ECLI:NL:GHAMS:2025:323

Gerechtshof Amsterdam

Datum uitspraak
6 februari 2025
Publicatiedatum
7 februari 2025
Zaaknummer
23-001420-23
Instantie
Gerechtshof Amsterdam
Type
Uitspraak
Rechtsgebied
Strafrecht
Procedures
  • Hoger beroep
Vindplaatsen
  • Rechtspraak.nl
AI samenvatting door LexboostAutomatisch gegenereerd

Veroordeling voor het opzettelijk gebruik maken van een vals reisdocument

In deze zaak heeft het gerechtshof Amsterdam op 6 februari 2025 uitspraak gedaan in hoger beroep tegen een vonnis van de politierechter in de rechtbank Amsterdam. De verdachte, geboren in 1990, werd beschuldigd van het opzettelijk gebruik maken van een vals reisdocument, in strijd met artikel 231 van het Wetboek van Strafrecht. De tenlastelegging betrof het gebruik van een Roemeense identiteitskaart die op valse persoonsgegevens was verstrekt. De zaak kwam ter terechtzitting na een hoger beroep ingesteld door het openbaar ministerie tegen het vonnis van 3 mei 2023, waarin de verdachte was vrijgesproken van het eerste feit. Het hof heeft vastgesteld dat de tenlastelegging in hoger beroep was gewijzigd en dat de dagvaarding in eerste aanleg voor het eerste feit nietig verklaard diende te worden vanwege onduidelijkheid.

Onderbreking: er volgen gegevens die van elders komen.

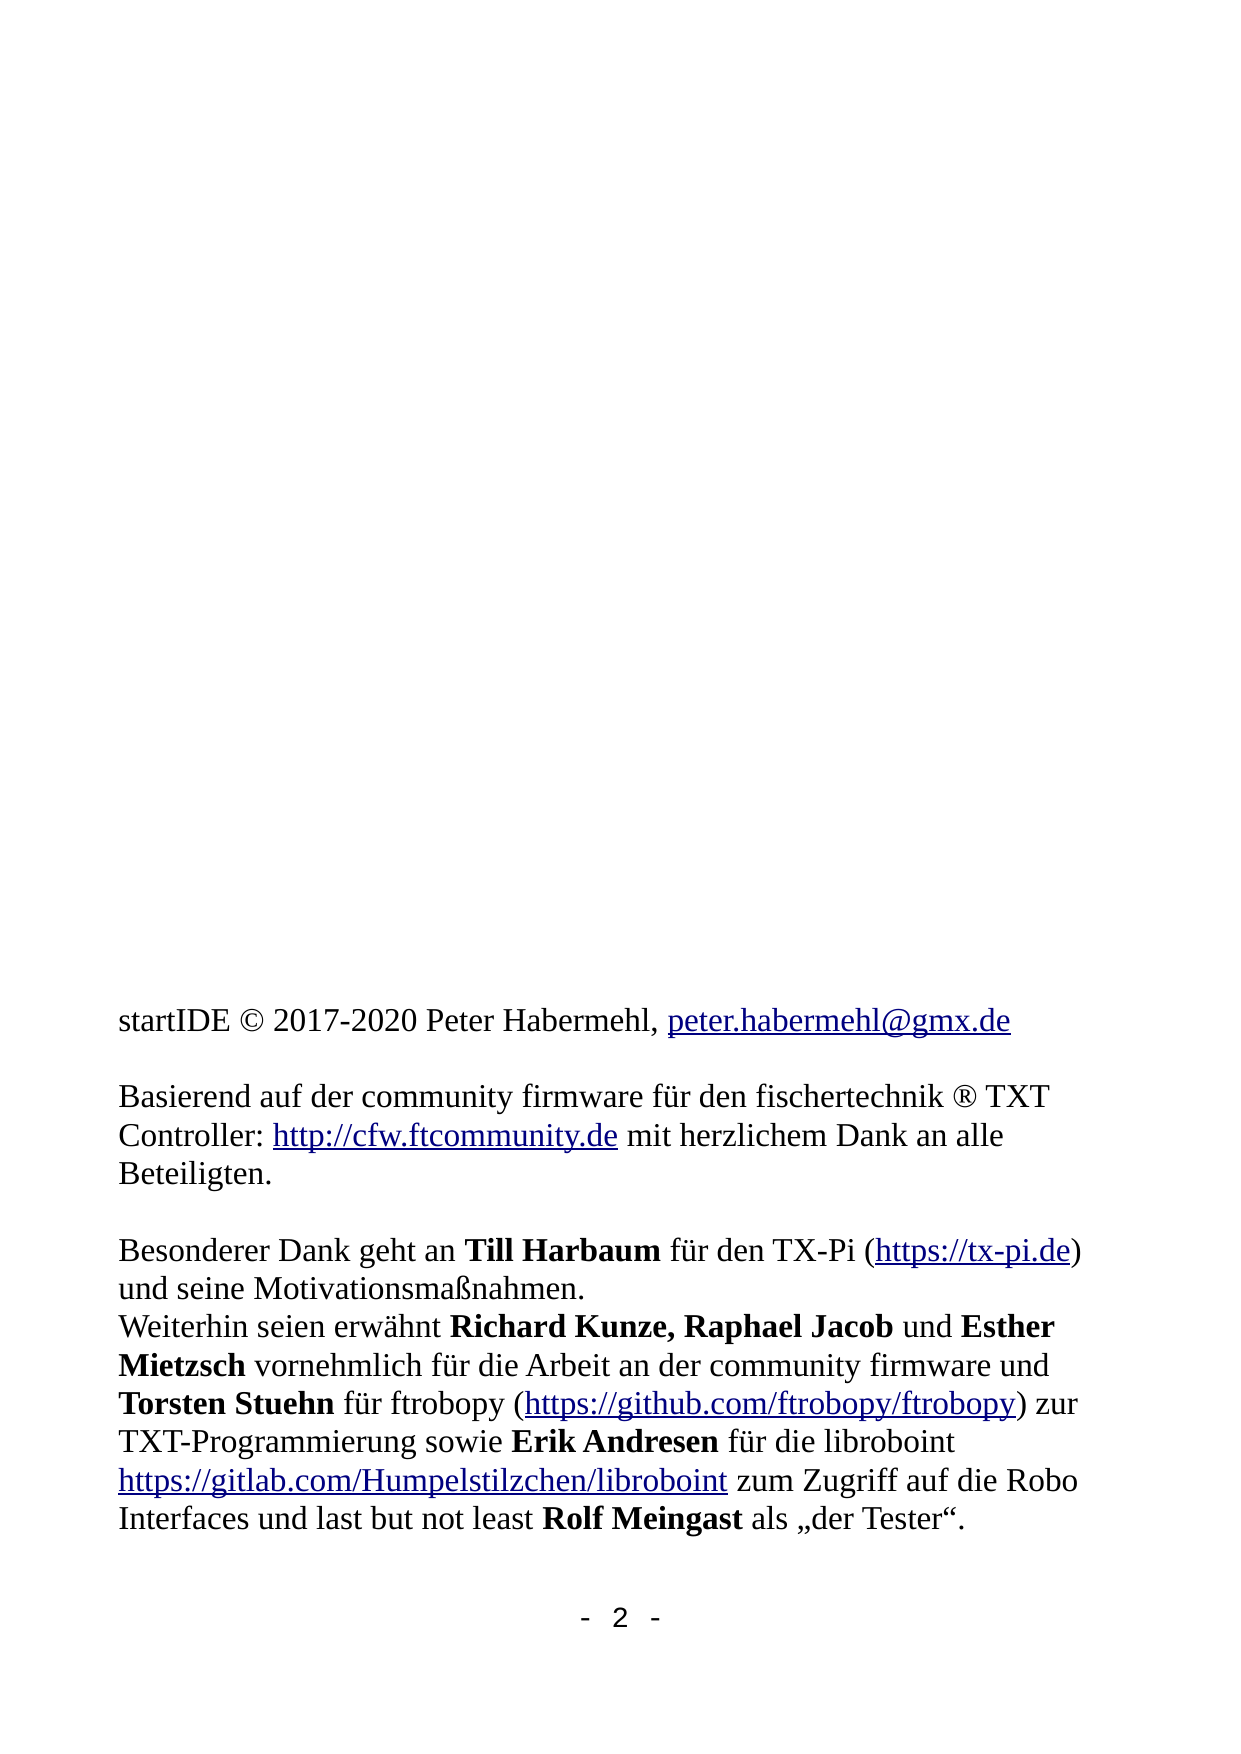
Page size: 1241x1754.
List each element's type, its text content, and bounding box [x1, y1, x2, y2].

text startIDE © 2017-2020 Peter Habermehl, peter.habermehl@gmx.de [118, 1000, 1122, 1038]
text Basierend auf der community firmware für den fischertechnik ® TXT Controller: http://cfw.ftcommunity.de mit herzlichem Dank an alle Beteiligten. [118, 1076, 1122, 1191]
text Besonderer Dank geht an Till Harbaum für den TX-Pi (https://tx-pi.de) und seine Motivationsmaßnahmen. [118, 1230, 1122, 1306]
text Weiterhin seien erwähnt Richard Kunze, Raphael Jacob und Esther Mietzsch vornehmlich für die Arbeit an der community firmware und Torsten Stuehn für ftrobopy (https://github.com/ftrobopy/ftrobopy) zur TXT-Programmierung sowie Erik Andresen für die libroboint https://gitlab.com/Humpelstilzchen/libroboint zum Zugriff auf die Robo Interfaces und last but not least Rolf Meingast als „der Tester“. [118, 1306, 1122, 1536]
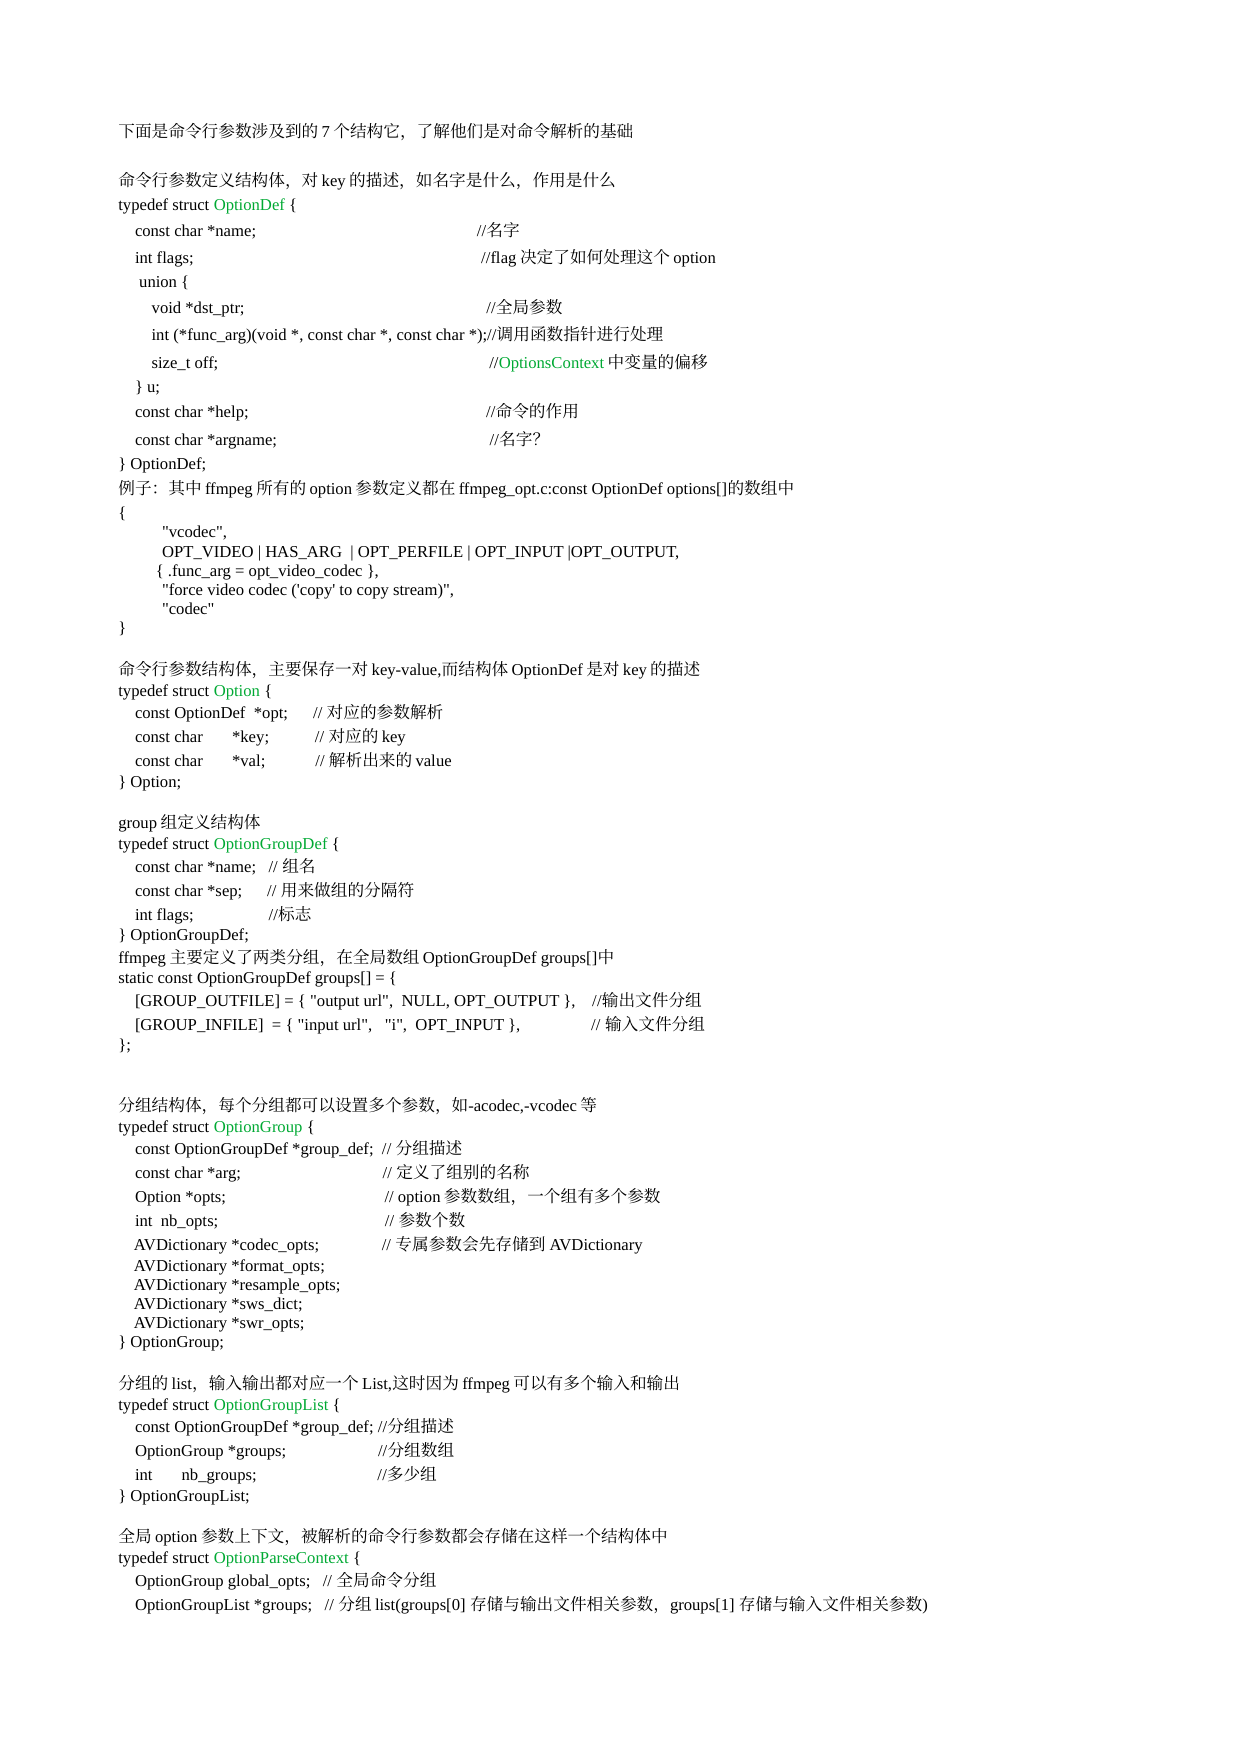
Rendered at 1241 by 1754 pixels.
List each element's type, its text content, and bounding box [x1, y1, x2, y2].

Het hof heeft de bewijsmiddelen in overweging genomen, waaronder bekennende verklaringen van de verdachte en proces-verbaal van bevindingen van opsporingsambtenaren. Het hof heeft geoordeeld dat het tweede feit, het opzettelijk gebruik maken van een vals identiteitsbewijs, wettig en overtuigend bewezen was. De verdachte werd niet alleen strafbaar geacht, maar het hof heeft ook de omstandigheden waaronder het feit was gepleegd in overweging genomen. De verdachte had het document getoond uit angst voor detentie in Hongarije, waar hij eerder een straf had gekregen.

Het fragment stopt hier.